I was recently terminated after 20+ years with the same educational publisher. I’m not asking for sympathy. I have a generous severance package. My husband owns his own small design firm, and is confident he can ride out the current economic challenges. We re-financed our home years ago when the interest rates were low. We are still seven years away from having to pony up our son’s first college tuition payment. I am now gleefully taking the breather about which most working stiffs fantasize. I’m a very lucky duck.
Although I might have been fairly described as a bit lax in my embracing of the domestic arts during my working life, my current situation allows me the time and brain-space to be the thoughtful, nurturing, engaged world citizen I never knew I had in me. I cook family meals (nutritionally balanced, responsibly grown). I now recycle (comingled, but still.) I lovingly tend to my offspring (just yesterday fixed for my son what I believe is referred to as a “homemade snack”). I read the daily New York Times in its entirety (almost). Thanks to long overdue donations to Goodwill and some elbow grease, my house has never looked better.
My situation, however, has its challenges. First, I do not want to appear the slacker to my friends and extended family (the “dynamo working girl” comprises a larger part of my self-worth than I’d realized.) Secondly, because I fully intend to re-enter the workforce, I am cautioned by my career management coach (another perq of my severance package) that I be able to pepper any discussion of my hiatus with prospective employers with the sorts of personal-growth activities and meaningful volunteer work that speaks well of my “purposefulness.” Apparently, the fact that I managed to include line-caught halibut, ramps and fava beans in a single weekday meal —and compost the scraps — is not going to recommend me for that editor-in-chief position at Knopf.
So I am in constant need of an impressive array of meaningful/philanthropic/cerebral/free-spirited endeavors to relate whenever friends and potential employers ask me what I’ve been up to. I don’t even head down to the local coffee joint for a quick cuppa without having a few pithy lines at the ready. But industriousness, even when slightly feigned, is exhausting. I simply cannot keep up the pace and grow my own heirloom tomatoes. By necessity, I’ve learned to get serious mileage from a precious few activities that in my former working life might have earned only small codas in my Outlook calendar. I tell the truth, but with gusto.

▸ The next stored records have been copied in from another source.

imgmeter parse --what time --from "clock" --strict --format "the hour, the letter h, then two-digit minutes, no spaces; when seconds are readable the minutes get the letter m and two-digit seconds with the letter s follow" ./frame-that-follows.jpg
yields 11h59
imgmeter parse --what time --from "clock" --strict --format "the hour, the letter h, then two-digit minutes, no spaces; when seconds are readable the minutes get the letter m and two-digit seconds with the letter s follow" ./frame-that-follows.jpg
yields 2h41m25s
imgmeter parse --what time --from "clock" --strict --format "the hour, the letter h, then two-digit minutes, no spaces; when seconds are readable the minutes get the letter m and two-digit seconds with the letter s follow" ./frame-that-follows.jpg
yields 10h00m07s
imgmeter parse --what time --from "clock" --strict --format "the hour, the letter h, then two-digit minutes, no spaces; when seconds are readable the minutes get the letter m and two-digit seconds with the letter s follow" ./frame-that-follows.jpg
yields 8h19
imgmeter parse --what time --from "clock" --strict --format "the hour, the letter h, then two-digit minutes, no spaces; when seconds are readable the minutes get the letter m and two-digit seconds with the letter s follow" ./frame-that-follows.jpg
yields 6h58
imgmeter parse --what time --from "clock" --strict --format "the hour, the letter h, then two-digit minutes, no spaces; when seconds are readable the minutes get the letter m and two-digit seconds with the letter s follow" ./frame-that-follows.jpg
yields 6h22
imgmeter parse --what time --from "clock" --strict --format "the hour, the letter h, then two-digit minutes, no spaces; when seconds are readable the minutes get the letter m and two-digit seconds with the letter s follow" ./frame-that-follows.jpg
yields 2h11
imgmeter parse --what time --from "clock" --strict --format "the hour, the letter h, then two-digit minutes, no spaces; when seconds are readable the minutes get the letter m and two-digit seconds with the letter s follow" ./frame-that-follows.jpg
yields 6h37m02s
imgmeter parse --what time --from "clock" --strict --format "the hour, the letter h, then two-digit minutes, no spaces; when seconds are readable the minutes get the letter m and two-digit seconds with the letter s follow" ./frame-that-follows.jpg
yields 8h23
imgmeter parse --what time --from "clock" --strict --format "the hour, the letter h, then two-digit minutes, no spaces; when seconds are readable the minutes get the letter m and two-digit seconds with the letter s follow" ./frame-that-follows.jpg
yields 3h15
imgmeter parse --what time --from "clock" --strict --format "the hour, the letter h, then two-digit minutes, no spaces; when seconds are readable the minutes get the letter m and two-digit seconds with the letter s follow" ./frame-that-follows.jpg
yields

I recently joined local writers and editors from my small Westchester town in presenting half-day language arts workshops to our local elementary school’s 4th and 5th graders. I had a grand total of five bright and adorable moppets in my group. They seemed to like the stuff I showed them on writing persuasive essays. Translation: “I taught a brief course on Aristotelian rhetorical modes at my local school which I understand is being considered for integration into the district literacy curriculum.” The strategy: slight overstatement (“course”) when it counts, coupled with discrete qualifiers (“I understand”) where they’re needed. Perhaps I did read a bit too much into the thank-you letter the committee sent me, but these days optimism is nothing to apologize for.
Next month, I’m signed up to take a conversational Spanish class from a charming local native-speaker. Lucy will teach us the sort of common vocabulary and grammar that will allow us to confidently order Hispanic food and drink in restaurants, speak with shopkeepers and hoteliers when touring, and casually converse with Latin American friends and neighbors. Translation: “I’m studying Spanish.” I find WAYDN statements often flourish with a “less is more” approach; my brevity in this instance somehow conveys a depth and seriousness to my bilingual pursuits. The listener is free to imagine me using my newly gained fluency to, say, secure a position as Deputy Communications Director for the Consul General of Uruguay. Rather than what is probably much closer to my eventual skill level (and aspiration): “Un Mojito, por favor. No seltzer, menta extra.”
I’ve never been good at tooting my own horn (in my Irish Catholic family, modesty was our watchword). My guess is that sharpening my WAYDN skills will serve me well even when I rejoin the ranks of the working folk. You’ve just spent four minutes reading a personal essay by a grateful, possibly self-deluded, unemployed female publishing executive. Or, if you prefer, you’ve “been investigating the psychosocial repercussions of the recent global downturn on the middle classes through analysis of first-person narrative.”
For all your hard work, I think you deserve un mojito especial.